* **Your assignment**
Continue the 2019 Acura RDX review from after its final sentence, which warns that the RDX A-Spec is not designed to coddle or isolate you from its sporting capabilities.

* **Passage**
- - - - -

Expert Reviews

Test Drive: 2019 Acura RDX

8.0
10
AutoTrader SCORE
This score is awarded by our team of expert reviewers after extensive testing of the car
  • STYLING
    7/10
  • Safety
    7/10
  • PRACTICALITY
    8/10
  • USER-FRIENDLINESS
    8/10
  • FEATURES
    8/10
  • POWER
    8/10
  • COMFORT
    8/10
  • DRIVING FEEL
    8/10
  • FUEL ECONOMY
    9/10
  • VALUE
    9/10

The all-new 2019 Acura RDX has arrived. It’s gone back to its roots with turbocharged power and Super Handling All-Wheel Drive (SH-AWD). The new engine is a snarly little beast. The interior is a knockout. It has the best gauges I’ve seen in ages.

It looks premium, but not so much that anyone will wonder if you have Tuesday evening money fights in your solarium.

As a package, the new RDX is just a fussy-pants infotainment system away from being one of the most compelling sport luxury crossovers in my memory banks – but there’s one big thing you need to know about the RDX A-Spec right up front: this is not a machine designed to coddle or isolate you from its sporting capabilities.

- - - - -

* **Dataset content**
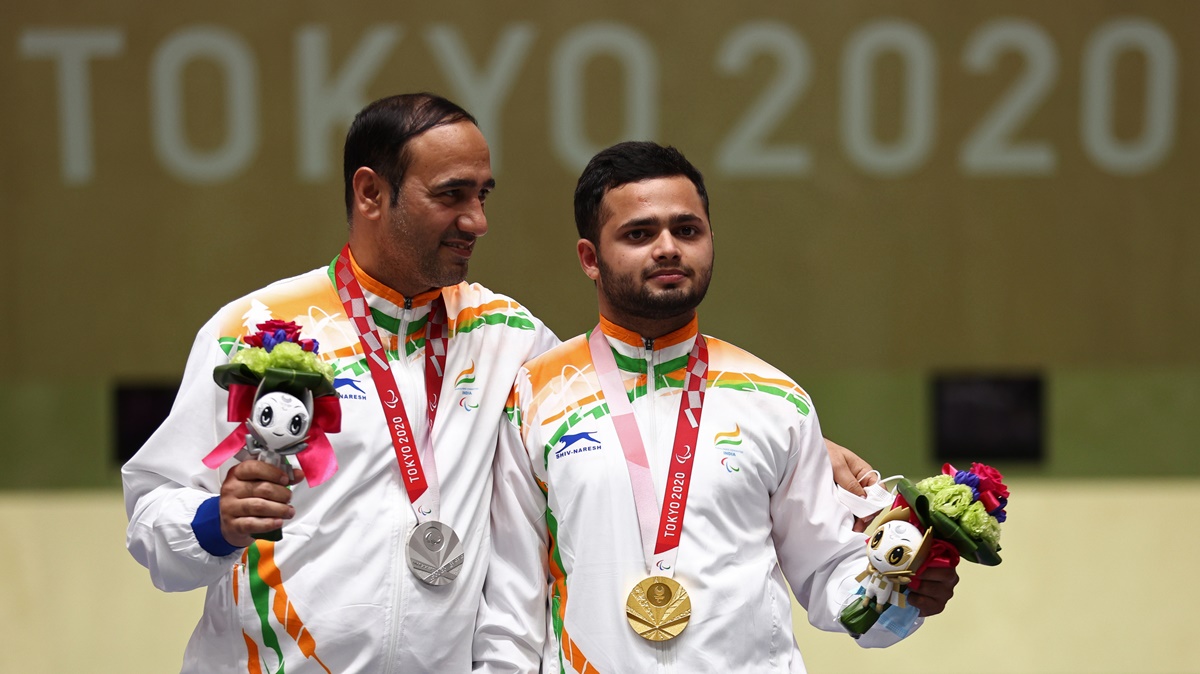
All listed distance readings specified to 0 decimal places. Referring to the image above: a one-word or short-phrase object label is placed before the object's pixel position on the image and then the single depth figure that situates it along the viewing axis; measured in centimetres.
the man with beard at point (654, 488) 512
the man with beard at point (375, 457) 516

- - - - -

* **Result of this exercise**
Numerous competitors take steps to feel like they’re performing effortlessly – as if they’re never working that hard or breaking a sweat. The RDX A-Spec takes a different approach: it happily communicates with you, through sounds and sensations – mostly pleasing – and more the harder you drive it. If you’re after a rolling isolation chamber, this is not your machine. More on that later.

Crossover sales keep the Acura brand chugging along, with the sales-superstar MDX and RDX most often bought for their unflappable reputation for reliability, resale value, sensibility, safety, and reasonable pricing. These machines are smart and subtle. They’re objects of sensibility and practicality, not lust. Each has an overstuffed trophy shelf to show for it. These are the Lisa Simpson of luxury crossovers.

But neither were typically sought after for any attribute that centred much around how they looked, or how they drove. Today, Acura is redefining itself, and this is changing.

If you removed the Acura badges, little gives the new RDX’s identity away. Much of the look, inside and out, is new and uncharted territory.

Compared to the play-it-safe appearance of its predecessor, the new RDX is a shock-and-awe display of curves, edges, scowling angles, and sculpting. You can see clean through the aerodynamic slits in the front bumper, which are a subtle but potent visual, common on big-dollar supercars, not fifty-grand crossovers. A comically massive badge on the front grille is centered within a unique starburst pattern. The tailpipes are real: big chrome tips hanging beneath the bumper in place of cheesy glue-on finishers à la Mercedes-Benz and others. There are openings and slits and slats and slashes applied throughout, inviting closer inspection. The list goes on.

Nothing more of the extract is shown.